# 피처 엔지니어링

In [None]:
import os
import pandas as pd

# 결과 저장 경로 설정
OUTPUT_PATH = '../data/processed/features.csv'
os.makedirs(os.path.dirname(OUTPUT_PATH), exist_ok=True)

print("라이브러리 로드 완료")

## 1. 데이터 로드

In [None]:
# 데이터 로드
sellers_df = pd.read_csv('../data/processed/ml_sellers.csv')
products_df = pd.read_csv('../data/processed/ml_products.csv')
reviews_df = pd.read_csv('../data/processed/ml_reviews.csv')
questions_df = pd.read_csv('../data/processed/ml_questions.csv')

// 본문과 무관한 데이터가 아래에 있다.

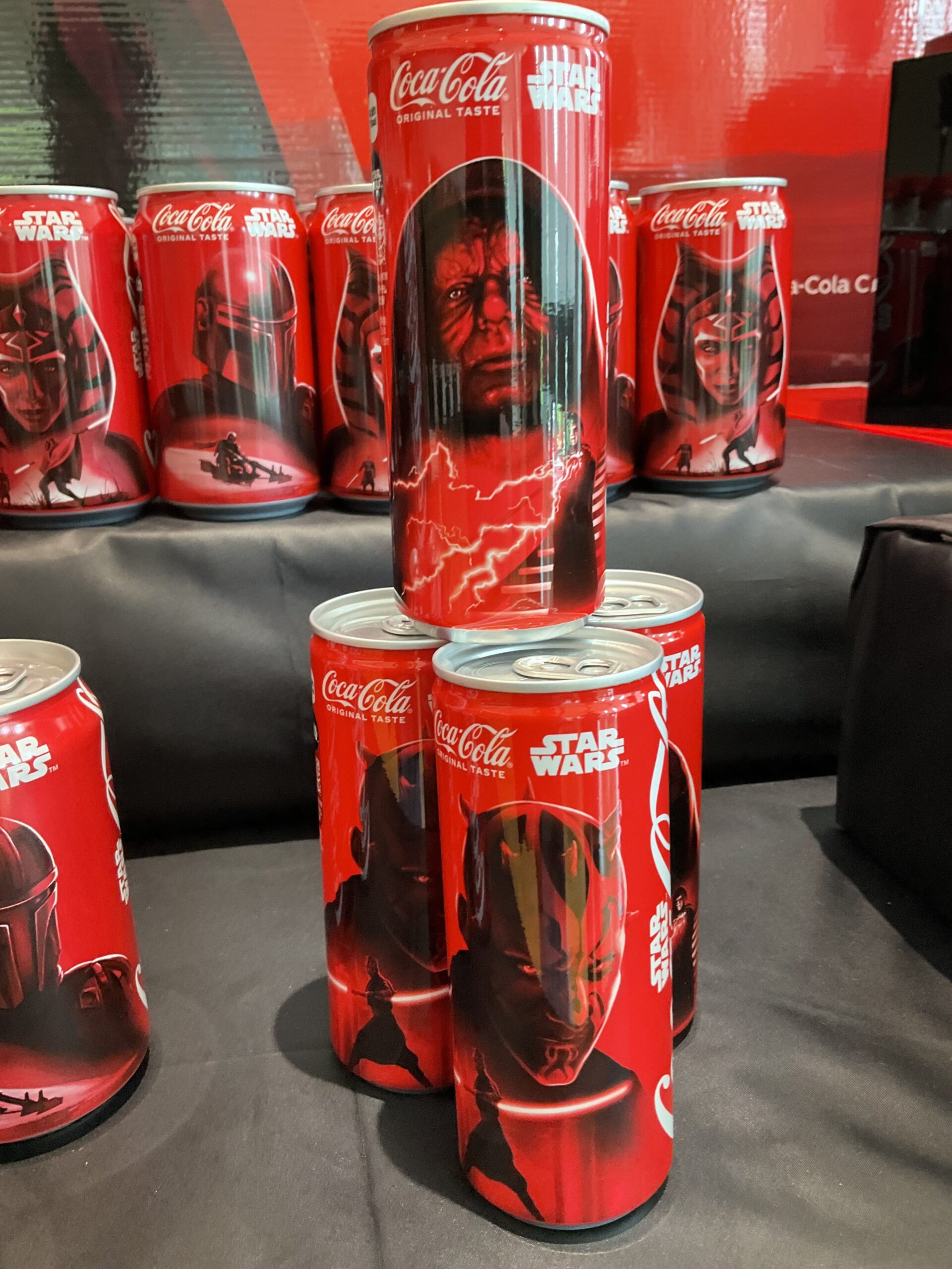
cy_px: 634
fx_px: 1063
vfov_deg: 61.7
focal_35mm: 29
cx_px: 476
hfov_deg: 48.2
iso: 200
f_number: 1.8
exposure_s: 1/50
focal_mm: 3
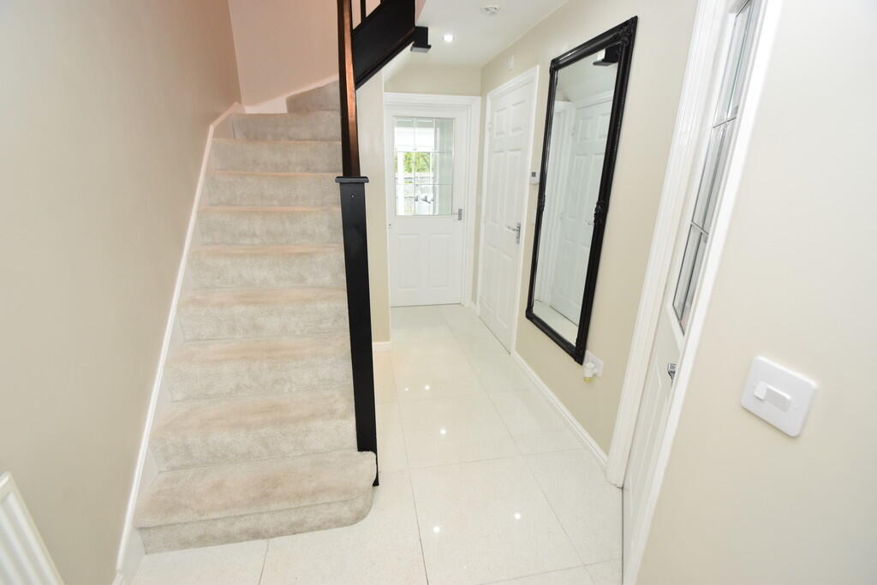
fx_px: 365
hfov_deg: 100.4
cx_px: 438
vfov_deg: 77.3
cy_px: 292
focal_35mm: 15
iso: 800
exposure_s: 1/100
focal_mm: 10
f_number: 5
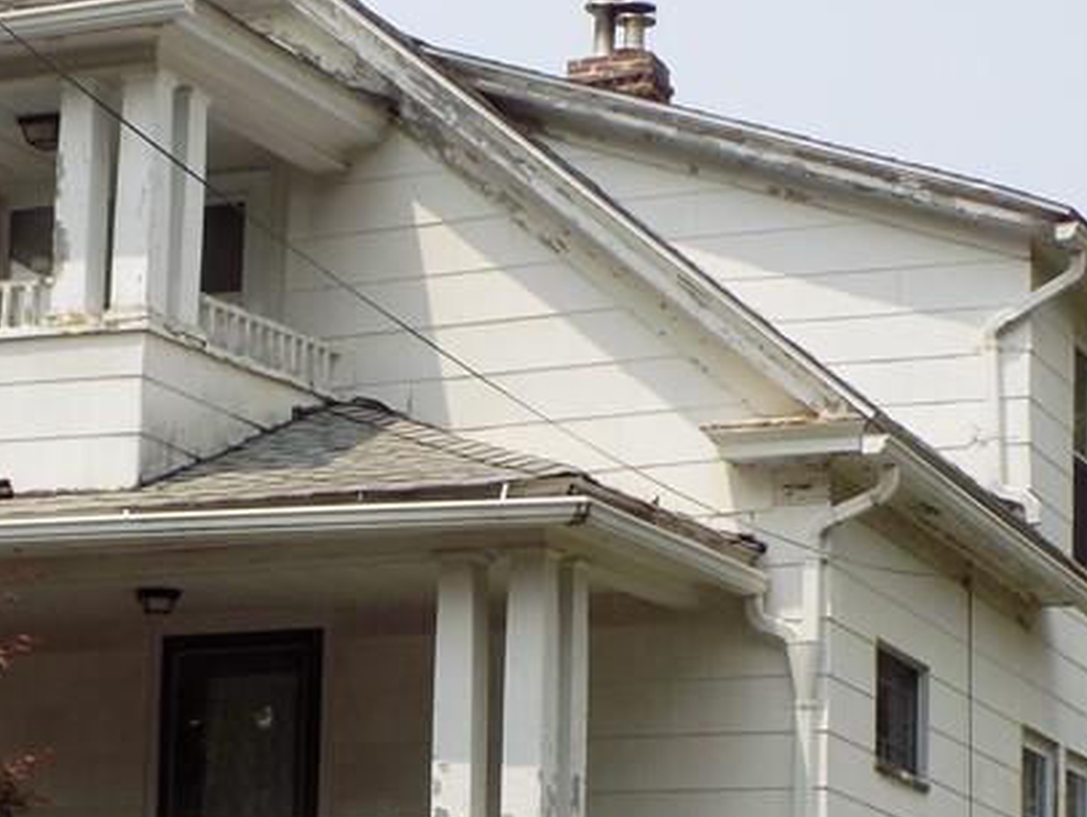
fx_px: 3645
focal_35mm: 116
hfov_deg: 16.9
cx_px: 356
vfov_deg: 12.6
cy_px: 892
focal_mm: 8.1
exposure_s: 1/640
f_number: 3.7
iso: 80
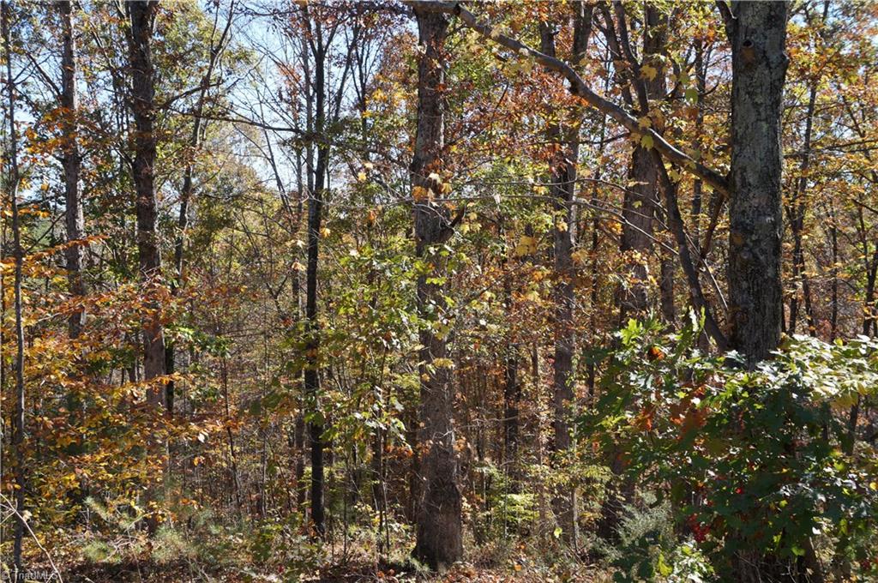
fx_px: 1279
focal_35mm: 52
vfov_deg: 25.7
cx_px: 439
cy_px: 292
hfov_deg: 37.9
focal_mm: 35
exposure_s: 1/80
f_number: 7.1
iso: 100
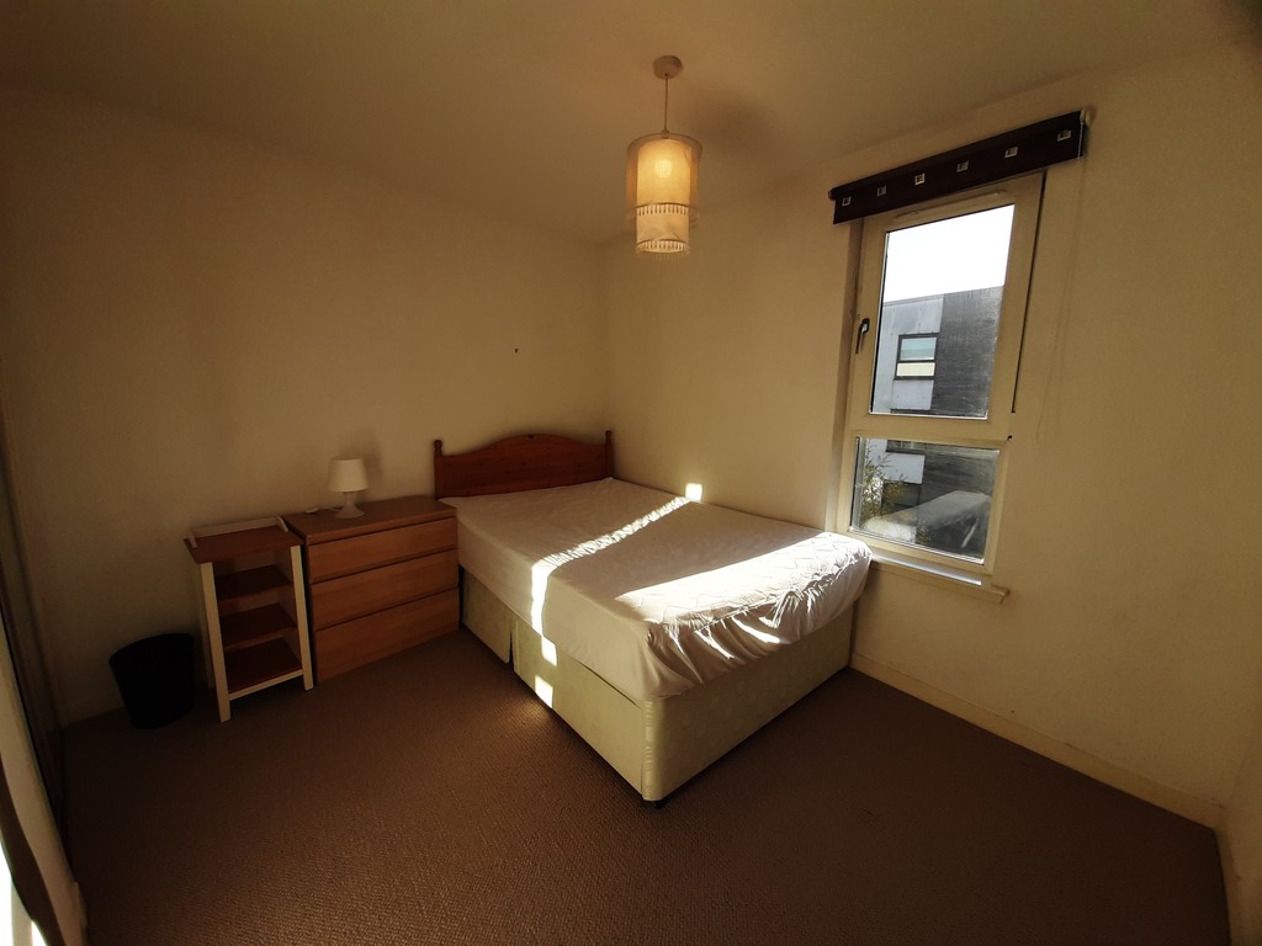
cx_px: 631
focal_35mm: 13
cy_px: 473
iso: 40
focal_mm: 1.42
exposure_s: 1/443
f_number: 2.2
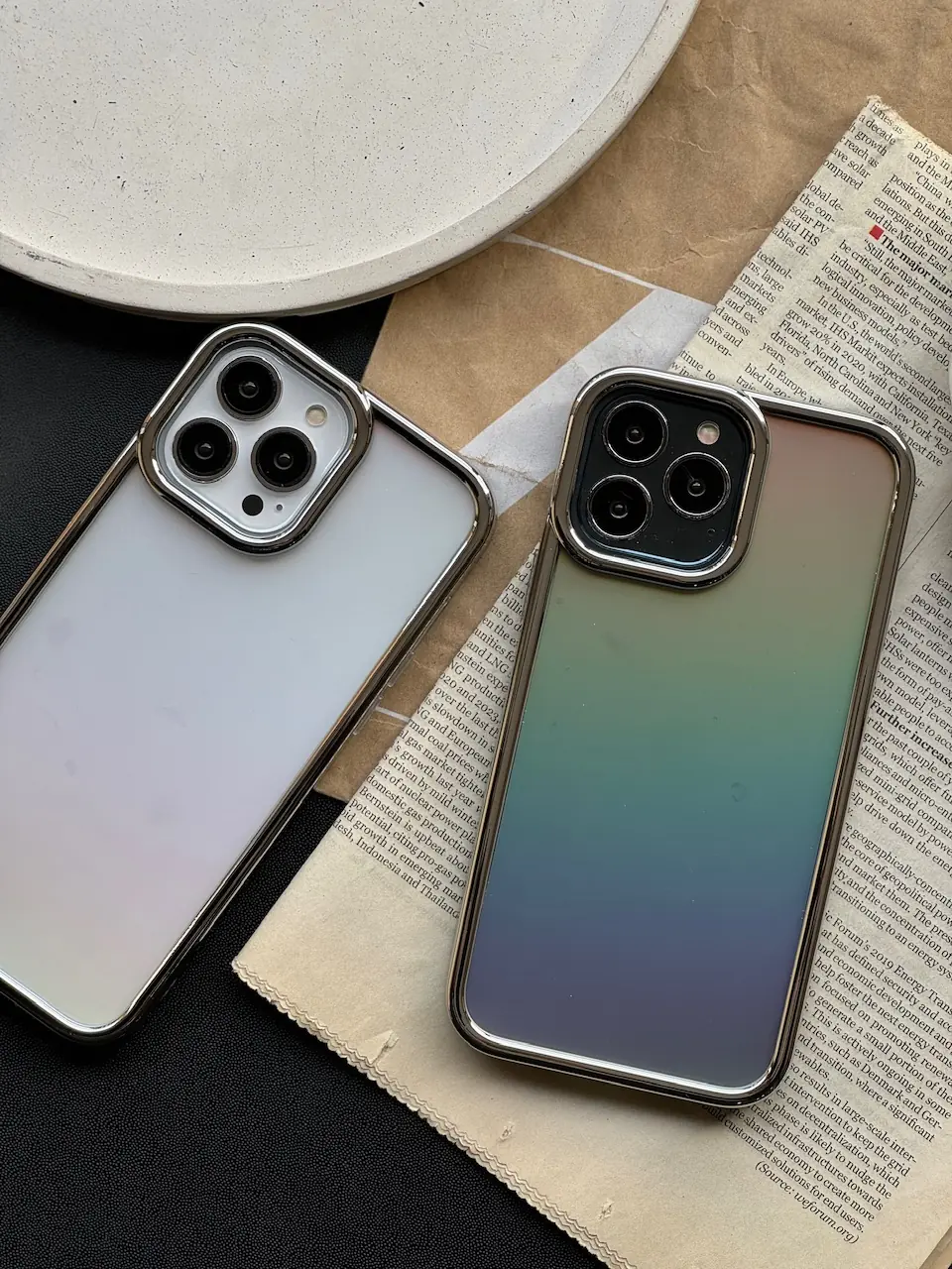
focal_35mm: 77
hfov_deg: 19.1
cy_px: 634
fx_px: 2824
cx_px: 476
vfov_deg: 25.3
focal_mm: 9
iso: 25
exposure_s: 1/99
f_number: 2.8
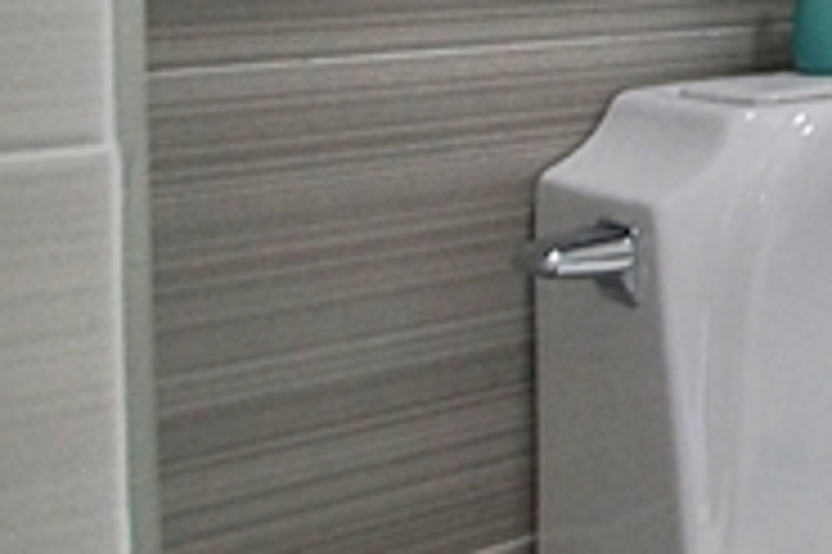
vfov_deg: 19.5
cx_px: 1664
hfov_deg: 18.9
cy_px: -131
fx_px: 1501
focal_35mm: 65
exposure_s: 1/125
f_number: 4
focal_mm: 10
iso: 800
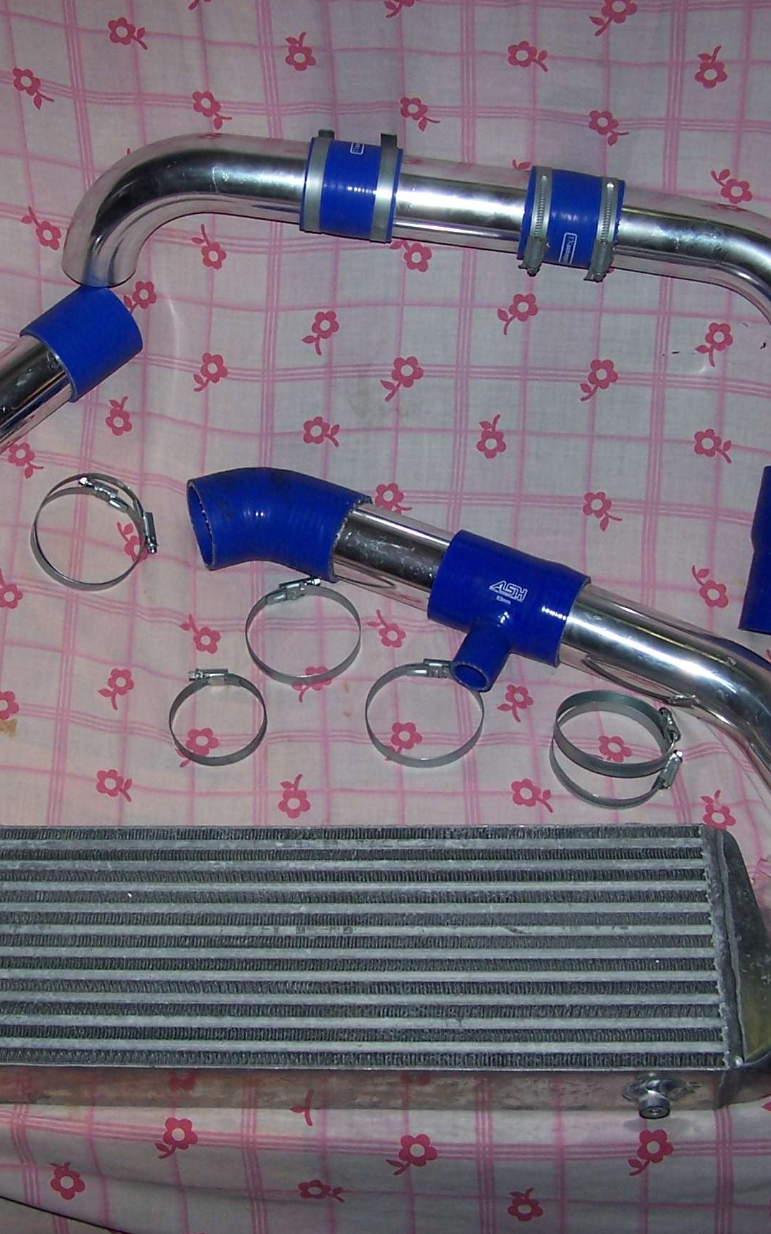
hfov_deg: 23.9
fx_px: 1816
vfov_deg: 37.5
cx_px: 279
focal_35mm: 54
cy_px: 617
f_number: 2.8
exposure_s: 1/60
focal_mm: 6.3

print(f"판매자: {len(sellers_df)}개")
print(f"상품: {len(products_df)}개")
print(f"리뷰: {len(reviews_df)}개")
print(f"질문: {len(questions_df)}개")

## 2. 피처 엔지니어링

In [None]:
# 판매자별 상품 통계
product_stats = products_df.groupby('vendor_name').agg({
    'product_id': 'count',
    'price': ['mean', 'std', 'min', 'max'],
    'product_rating': ['mean', 'std'],
    'review_count': ['sum', 'mean'],
    'discount_rate': ['mean', 'max'],
    'shipping_fee': 'mean',
    'shipping_days': 'mean'
}).reset_index()

# 컬럼명 정리
product_stats.columns = [
    'company_name', 
    'product_count_actual', 
    'price_mean', 'price_std', 'price_min', 'price_max',
    'rating_mean', 'rating_std',
    'review_sum', 'review_mean',
    'discount_mean', 'discount_max',
    'shipping_fee_mean', 'shipping_days_mean'
]

# NaN 처리 (단일 상품 판매자의 경우 std가 NaN이 됨)
product_stats = product_stats.fillna(0)

print(f"상품 통계 생성: {len(product_stats)}개 판매자")
product_stats.head()

In [None]:
# 판매자별 리뷰 통계
product_vendor_map = products_df[['product_id', 'vendor_name']].drop_duplicates()
reviews_with_vendor = reviews_df.merge(product_vendor_map, on='product_id', how='left')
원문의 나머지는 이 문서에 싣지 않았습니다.